Palmer will not win this week, but before teeing off, he had won the hearts of his fans.
Six weeks after his surgery, he began playing again. He played 14 times before the event, taking a day off every five or six days. All of it was with his doctors' approval.
"I don't think I could have played in this golf tournament if I hadn't pursued it as rigorously as I have," Palmer said. "The only way I even got to this point is I walked and I exercised and I was out there hitting golf balls.
"There are some off days, and the doctors told me to expect that. But I feel very good again."
That has not always been the case since the surgery. For the first three weeks, Palmer had to deal with physical inconveniences that made just about any kind of activity impossible.
While counting the days until he could get on the course again, Palmer had time to ponder his past.
"It makes you think a lot about your life, what you've gonethrough, where you've been, who you've met. I've done a lot of reminiscing," Palmer said. "I've gotten letters from people I hadn't heard from in 40 years. It's nice. It was nice to hear them talk about some of the problems they had. It's amazing how many men are walking around without prostates and nobody even knows."

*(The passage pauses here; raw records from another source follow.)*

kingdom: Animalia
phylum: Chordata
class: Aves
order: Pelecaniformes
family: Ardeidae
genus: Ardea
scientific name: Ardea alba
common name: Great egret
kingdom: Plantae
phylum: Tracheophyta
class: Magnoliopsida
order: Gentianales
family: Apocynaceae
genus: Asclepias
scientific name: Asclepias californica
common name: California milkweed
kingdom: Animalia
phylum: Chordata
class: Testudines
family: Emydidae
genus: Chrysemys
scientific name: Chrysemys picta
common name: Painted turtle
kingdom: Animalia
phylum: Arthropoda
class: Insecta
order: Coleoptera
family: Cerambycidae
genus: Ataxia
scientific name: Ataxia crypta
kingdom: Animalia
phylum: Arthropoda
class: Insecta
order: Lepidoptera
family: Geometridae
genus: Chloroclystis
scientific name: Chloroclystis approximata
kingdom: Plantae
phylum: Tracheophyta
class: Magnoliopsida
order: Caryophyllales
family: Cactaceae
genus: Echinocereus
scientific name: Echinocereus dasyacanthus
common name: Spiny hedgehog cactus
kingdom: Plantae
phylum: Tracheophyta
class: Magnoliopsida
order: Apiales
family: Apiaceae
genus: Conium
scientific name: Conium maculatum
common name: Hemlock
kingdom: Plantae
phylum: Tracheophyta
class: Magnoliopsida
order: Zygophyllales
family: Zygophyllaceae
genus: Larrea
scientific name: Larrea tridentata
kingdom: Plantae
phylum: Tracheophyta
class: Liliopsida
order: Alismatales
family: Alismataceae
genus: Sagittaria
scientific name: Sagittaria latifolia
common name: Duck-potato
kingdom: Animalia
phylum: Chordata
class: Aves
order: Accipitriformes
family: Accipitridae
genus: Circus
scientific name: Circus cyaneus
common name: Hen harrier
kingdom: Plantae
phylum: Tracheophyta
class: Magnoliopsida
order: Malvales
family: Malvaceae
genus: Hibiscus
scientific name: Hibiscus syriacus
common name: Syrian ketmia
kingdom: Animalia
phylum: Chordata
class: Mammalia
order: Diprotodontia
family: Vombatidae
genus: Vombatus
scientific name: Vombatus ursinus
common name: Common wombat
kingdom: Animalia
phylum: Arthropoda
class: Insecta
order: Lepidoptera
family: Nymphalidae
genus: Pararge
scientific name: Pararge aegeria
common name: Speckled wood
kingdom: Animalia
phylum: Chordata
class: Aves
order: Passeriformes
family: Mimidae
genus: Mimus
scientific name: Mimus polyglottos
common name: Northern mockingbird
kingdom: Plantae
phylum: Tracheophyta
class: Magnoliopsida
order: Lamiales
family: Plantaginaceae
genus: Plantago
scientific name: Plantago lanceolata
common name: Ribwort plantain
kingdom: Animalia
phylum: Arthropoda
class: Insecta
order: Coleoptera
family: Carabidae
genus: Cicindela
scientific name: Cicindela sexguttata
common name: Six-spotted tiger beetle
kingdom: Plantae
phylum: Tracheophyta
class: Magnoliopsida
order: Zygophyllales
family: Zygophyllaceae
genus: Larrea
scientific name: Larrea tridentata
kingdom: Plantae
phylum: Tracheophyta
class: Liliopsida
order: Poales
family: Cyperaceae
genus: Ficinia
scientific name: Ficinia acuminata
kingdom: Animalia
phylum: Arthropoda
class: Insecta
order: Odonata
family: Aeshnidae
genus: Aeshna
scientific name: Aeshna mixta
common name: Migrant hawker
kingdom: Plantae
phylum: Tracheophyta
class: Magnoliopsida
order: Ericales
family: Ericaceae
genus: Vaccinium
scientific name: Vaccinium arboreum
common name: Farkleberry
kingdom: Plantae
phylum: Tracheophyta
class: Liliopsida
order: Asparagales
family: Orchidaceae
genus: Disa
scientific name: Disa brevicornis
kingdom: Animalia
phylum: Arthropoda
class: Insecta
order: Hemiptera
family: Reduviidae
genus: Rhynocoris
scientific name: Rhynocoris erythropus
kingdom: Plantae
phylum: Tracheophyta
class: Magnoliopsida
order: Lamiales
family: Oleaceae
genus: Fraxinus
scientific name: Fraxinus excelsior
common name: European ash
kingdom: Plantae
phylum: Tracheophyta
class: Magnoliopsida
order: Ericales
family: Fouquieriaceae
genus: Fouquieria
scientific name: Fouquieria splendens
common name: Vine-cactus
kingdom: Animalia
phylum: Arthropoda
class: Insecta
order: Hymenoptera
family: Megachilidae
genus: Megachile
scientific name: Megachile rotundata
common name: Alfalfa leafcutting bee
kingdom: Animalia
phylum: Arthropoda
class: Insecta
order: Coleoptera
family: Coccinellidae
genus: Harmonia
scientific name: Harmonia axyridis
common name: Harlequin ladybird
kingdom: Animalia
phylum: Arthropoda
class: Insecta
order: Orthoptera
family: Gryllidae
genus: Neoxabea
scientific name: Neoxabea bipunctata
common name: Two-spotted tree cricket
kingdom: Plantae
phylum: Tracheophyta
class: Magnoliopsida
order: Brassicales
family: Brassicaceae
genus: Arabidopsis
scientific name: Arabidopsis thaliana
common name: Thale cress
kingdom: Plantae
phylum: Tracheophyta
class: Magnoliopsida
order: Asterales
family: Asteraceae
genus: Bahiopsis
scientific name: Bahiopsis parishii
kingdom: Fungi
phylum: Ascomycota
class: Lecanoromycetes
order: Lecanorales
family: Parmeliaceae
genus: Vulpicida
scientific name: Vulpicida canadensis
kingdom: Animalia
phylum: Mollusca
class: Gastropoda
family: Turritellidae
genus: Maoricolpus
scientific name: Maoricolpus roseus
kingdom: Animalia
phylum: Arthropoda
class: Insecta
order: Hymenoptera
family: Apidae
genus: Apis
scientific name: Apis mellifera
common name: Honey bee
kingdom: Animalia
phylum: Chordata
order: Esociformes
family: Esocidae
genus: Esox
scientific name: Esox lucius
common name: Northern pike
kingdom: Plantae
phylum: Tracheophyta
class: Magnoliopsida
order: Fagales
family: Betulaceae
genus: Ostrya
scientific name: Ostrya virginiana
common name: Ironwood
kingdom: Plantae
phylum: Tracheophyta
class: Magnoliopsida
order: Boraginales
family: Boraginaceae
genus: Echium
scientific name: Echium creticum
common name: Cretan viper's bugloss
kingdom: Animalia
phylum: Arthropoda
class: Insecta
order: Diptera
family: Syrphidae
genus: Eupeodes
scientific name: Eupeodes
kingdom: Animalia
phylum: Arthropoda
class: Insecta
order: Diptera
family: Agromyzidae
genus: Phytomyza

Palmer's confrontation with cancer did little to temper his enthusiasm for life and golf. Thursday, there was no laying up. He went for the flag on the par-4 eighth, found the lip of a bunker, and made double bogey. At the par-4 ninth, another tricky lie would have had others play safe. Palmer went for it _ and paid with a triple bogey.
There would be other stumbles, but that is to be expected.
"The major problem with the round was the lack of confidence in the shots," Palmer said. "That comes from not playing for a while. Maybe now that I've got a round under my belt, I can play a little better.
"It was important because I was playing. There was probably a pretty good chance a couple of weeks ago that I wasn't going to play. But it started progressing. And I feel good enough now that I could go play another 18 right now.
"I'm going to play (today). I feel good. And I intend to do a lot better than I did."